Exercise brief: Give again, unchanged, the line that contains "Software architecture lays" together with every line that follows it until the entries end.

Materials provided:
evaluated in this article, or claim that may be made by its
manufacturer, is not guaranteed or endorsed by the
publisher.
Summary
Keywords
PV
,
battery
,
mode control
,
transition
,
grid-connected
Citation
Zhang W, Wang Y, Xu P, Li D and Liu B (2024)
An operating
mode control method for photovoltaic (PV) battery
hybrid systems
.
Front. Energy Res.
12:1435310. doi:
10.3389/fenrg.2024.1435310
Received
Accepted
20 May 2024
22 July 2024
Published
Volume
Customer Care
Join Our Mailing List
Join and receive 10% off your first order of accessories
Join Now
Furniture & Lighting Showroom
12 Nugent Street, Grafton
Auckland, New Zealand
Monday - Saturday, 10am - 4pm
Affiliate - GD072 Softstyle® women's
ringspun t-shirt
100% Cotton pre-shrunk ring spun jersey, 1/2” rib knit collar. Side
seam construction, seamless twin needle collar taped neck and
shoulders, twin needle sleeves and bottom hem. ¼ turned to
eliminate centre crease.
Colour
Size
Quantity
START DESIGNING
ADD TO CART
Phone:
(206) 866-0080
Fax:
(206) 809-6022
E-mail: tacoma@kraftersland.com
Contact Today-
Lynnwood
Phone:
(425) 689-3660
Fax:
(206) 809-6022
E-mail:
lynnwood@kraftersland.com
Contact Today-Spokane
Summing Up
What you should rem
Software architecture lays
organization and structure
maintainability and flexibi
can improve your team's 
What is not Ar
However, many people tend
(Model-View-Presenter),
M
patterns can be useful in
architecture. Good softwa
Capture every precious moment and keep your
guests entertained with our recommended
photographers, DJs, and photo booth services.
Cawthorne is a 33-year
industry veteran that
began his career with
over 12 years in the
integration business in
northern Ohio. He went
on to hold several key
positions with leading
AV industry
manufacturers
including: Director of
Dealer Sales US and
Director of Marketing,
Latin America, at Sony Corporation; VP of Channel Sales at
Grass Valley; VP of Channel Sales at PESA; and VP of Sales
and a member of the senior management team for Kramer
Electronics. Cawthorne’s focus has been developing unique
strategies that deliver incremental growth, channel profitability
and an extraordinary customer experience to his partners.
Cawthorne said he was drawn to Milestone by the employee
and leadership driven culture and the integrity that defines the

Expected answer:
Software architecture lays
organization and structure
maintainability and flexibi
can improve your team's 
What is not Ar
However, many people tend
(Model-View-Presenter),
M
patterns can be useful in
architecture. Good softwa
Capture every precious moment and keep your
guests entertained with our recommended
photographers, DJs, and photo booth services.
Cawthorne is a 33-year
industry veteran that
began his career with
over 12 years in the
integration business in
northern Ohio. He went
on to hold several key
positions with leading
AV industry
manufacturers
including: Director of
Dealer Sales US and
Director of Marketing,
Latin America, at Sony Corporation; VP of Channel Sales at
Grass Valley; VP of Channel Sales at PESA; and VP of Sales
and a member of the senior management team for Kramer
Electronics. Cawthorne’s focus has been developing unique
strategies that deliver incremental growth, channel profitability
and an extraordinary customer experience to his partners.
Cawthorne said he was drawn to Milestone by the employee
and leadership driven culture and the integrity that defines the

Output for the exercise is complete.